Here’s what I learned from CheckPoint S3E3.

  • Graham’s delayed enjoyment of Halo 4 is a lot like mine. I didn’t pick the game up at launch and decided to wait until the game came out on the download store thing, whatever it’s called. this was a good call, because it seems that the copy only came with the campaign and the multiplayer bits had to be downloaded. I’m also enjoying the Infinity missions co-op campaign.
  • Kathleen makes the obvious point about the Aussies rejecting games from classification to stop them from being sold in their country, but this makes me wonder how morals fit into the typical Aussie view. Maybe I’ll do some looking into this.
  • Molyjam is dumb. It might have some cool indies developed in the competition, but it’s still dumb.

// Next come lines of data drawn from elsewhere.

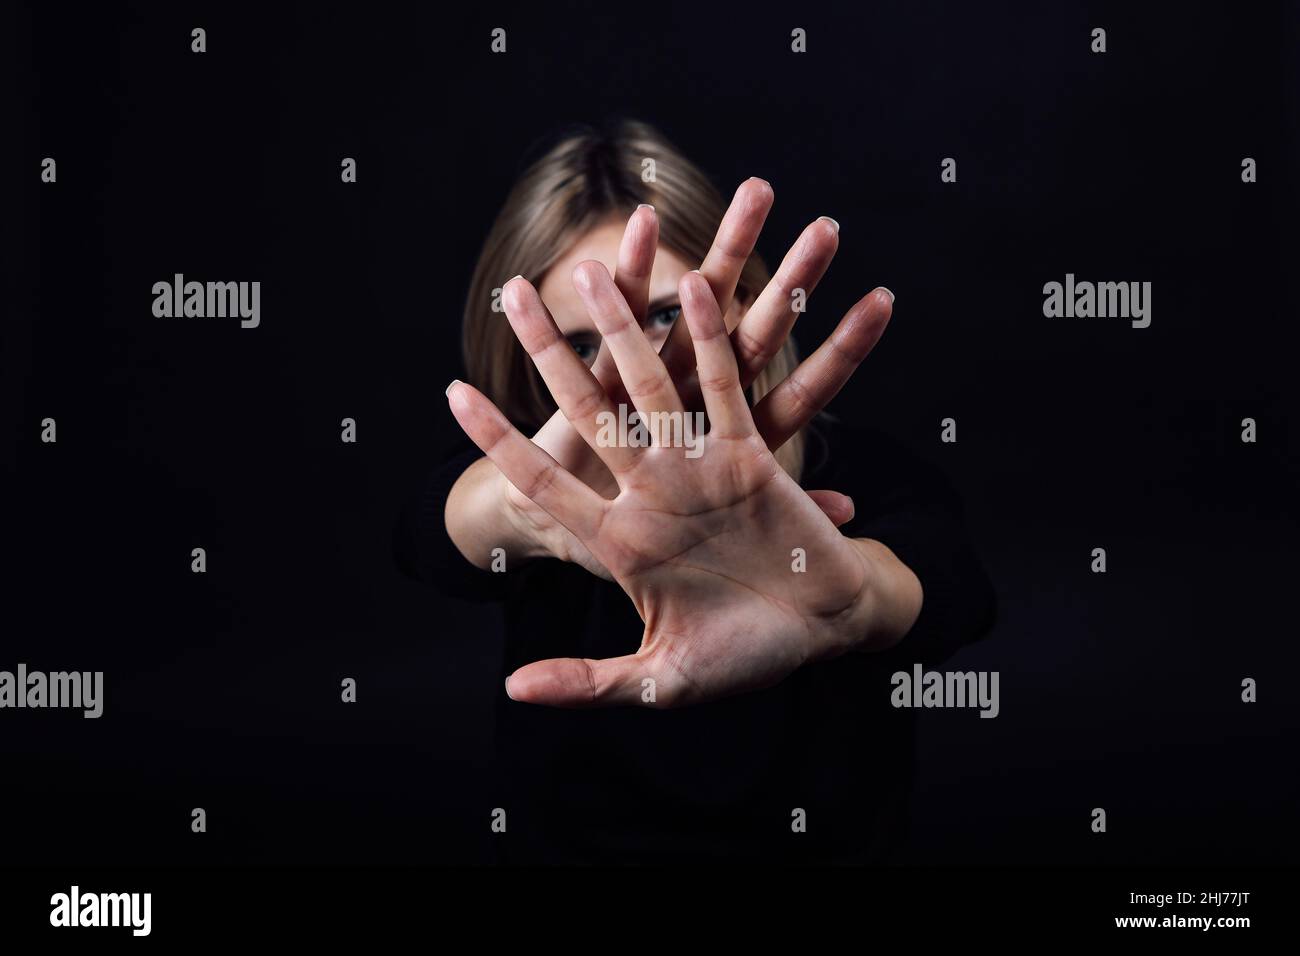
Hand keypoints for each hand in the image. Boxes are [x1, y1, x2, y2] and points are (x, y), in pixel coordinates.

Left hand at [447, 257, 914, 707]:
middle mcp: (650, 493)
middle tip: (513, 291)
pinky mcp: (751, 454)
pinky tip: (691, 287)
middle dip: (549, 350)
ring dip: (623, 324)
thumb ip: (588, 681)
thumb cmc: (745, 659)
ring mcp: (697, 468)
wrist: (823, 634)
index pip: (544, 480)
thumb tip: (514, 693)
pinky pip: (726, 386)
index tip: (451, 392)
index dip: (498, 440)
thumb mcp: (660, 681)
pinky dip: (709, 340)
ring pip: (652, 381)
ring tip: (592, 265)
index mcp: (619, 541)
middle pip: (588, 408)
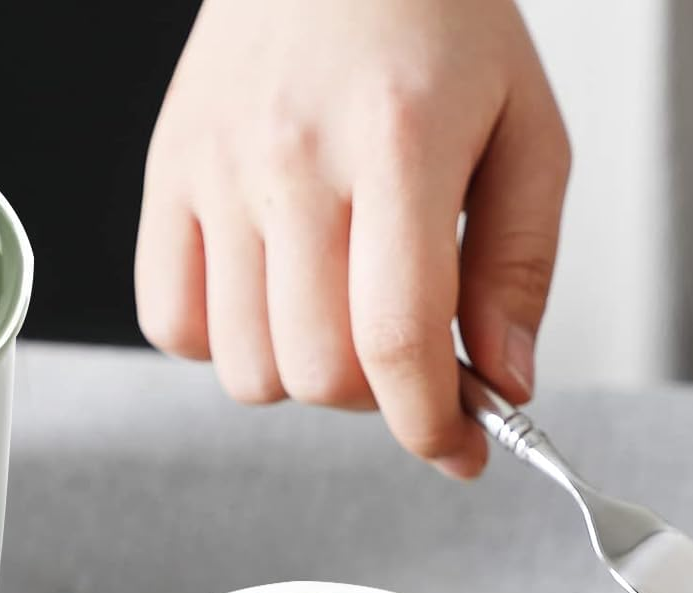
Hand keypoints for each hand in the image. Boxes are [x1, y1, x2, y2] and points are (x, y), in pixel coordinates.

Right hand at [135, 0, 568, 477]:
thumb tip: (506, 382)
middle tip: (411, 356)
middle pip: (320, 372)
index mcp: (395, 139)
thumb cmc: (436, 21)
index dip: (432, 426)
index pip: (397, 340)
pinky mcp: (165, 173)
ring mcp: (214, 166)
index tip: (461, 450)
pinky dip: (226, 344)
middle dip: (382, 399)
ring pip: (246, 369)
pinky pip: (171, 326)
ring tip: (345, 315)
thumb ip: (521, 266)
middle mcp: (289, 155)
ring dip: (308, 376)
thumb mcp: (527, 132)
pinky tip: (278, 299)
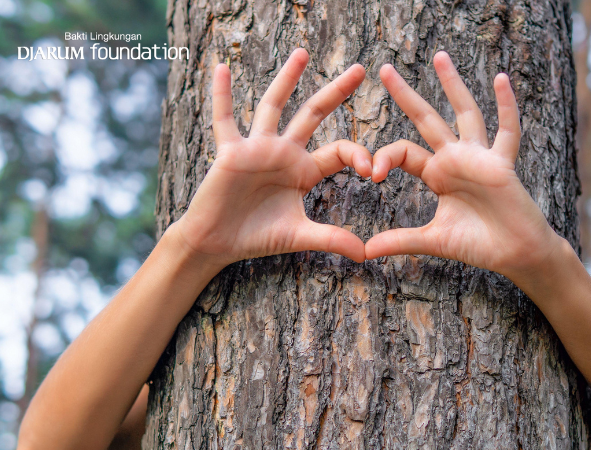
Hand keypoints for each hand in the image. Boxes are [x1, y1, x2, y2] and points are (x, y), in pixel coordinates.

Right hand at [172, 49, 371, 266]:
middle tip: (361, 69)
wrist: (218, 244)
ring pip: (274, 106)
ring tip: (303, 53)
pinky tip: (221, 68)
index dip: (359, 155)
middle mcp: (284, 152)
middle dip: (336, 92)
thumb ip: (331, 239)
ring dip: (288, 79)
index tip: (372, 171)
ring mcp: (257, 148)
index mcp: (305, 170)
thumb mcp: (299, 236)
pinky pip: (224, 119)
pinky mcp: (230, 152)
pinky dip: (222, 95)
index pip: (340, 150)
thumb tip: (365, 254)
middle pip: (314, 114)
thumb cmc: (257, 237)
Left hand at [366, 52, 563, 282]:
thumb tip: (366, 252)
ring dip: (452, 85)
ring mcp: (480, 157)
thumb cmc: (479, 244)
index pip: (403, 151)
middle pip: (426, 118)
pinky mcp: (502, 164)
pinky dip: (506, 105)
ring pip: (465, 113)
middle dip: (405, 95)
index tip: (373, 175)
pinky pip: (507, 131)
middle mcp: (456, 159)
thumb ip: (401, 241)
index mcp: (437, 174)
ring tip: (438, 56)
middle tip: (383, 68)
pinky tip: (502, 79)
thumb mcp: (434, 241)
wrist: (515, 255)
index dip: (384, 157)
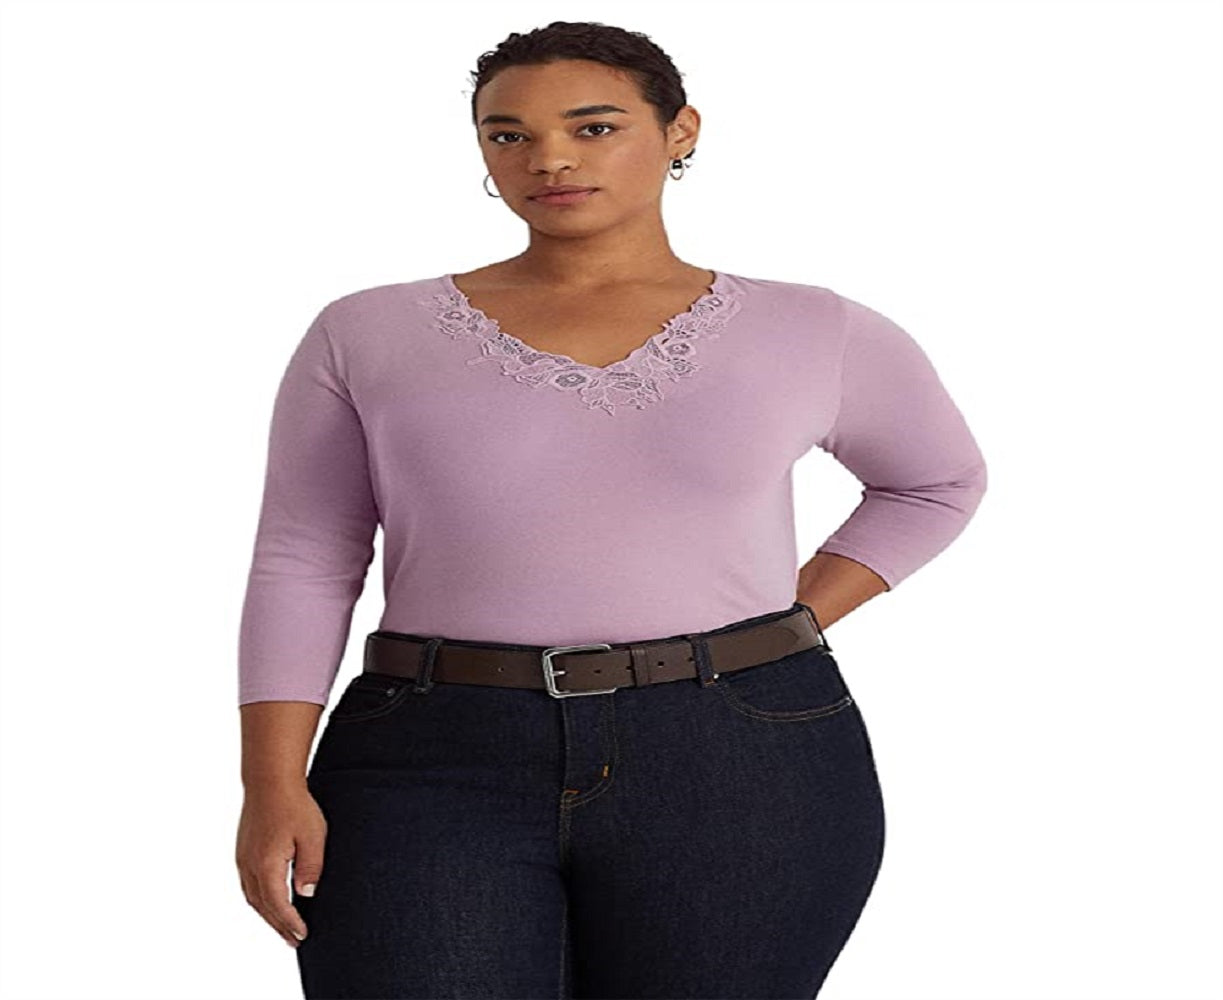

  • Routine is basically Doom 3 on steroids, as far as I can tell. It’ll doubtlessly fare better than Doom 3, but with the bells and whistles they’re adding on, you’d think that the horror genre would develop specifically for elements like Oculus Rift support or force-feedback controllers.
  • BamFu is the tablet/smartphone gimmick game that I swear has already been done before, but is getting the polish and refinement that warrants marketing attention. Therefore, CheckPoint covers it as well. Odd.
  • Some actual news: free-to-play games will be exempt from PlayStation Plus fees on the PS4, while Xbox One owners must have the Xbox Gold subscription. Therefore, free-to-play will actually not be free-to-play on the Xbox. Pretty lame, but considering anyone who owns games with DLC has to pay the Gold fee for access to them in the first place, it’s probably a non-starter for more arguments against the Xbox One.
  • No Xbox news for next week? Oh man. I might pay for that.
  • The Kinect mic is bad and the Xbox One’s Kinect mic can’t replace a headset, as MSFT claims. I hope my headset will continue to work with the Xbox One I’ll probably end up pre-ordering.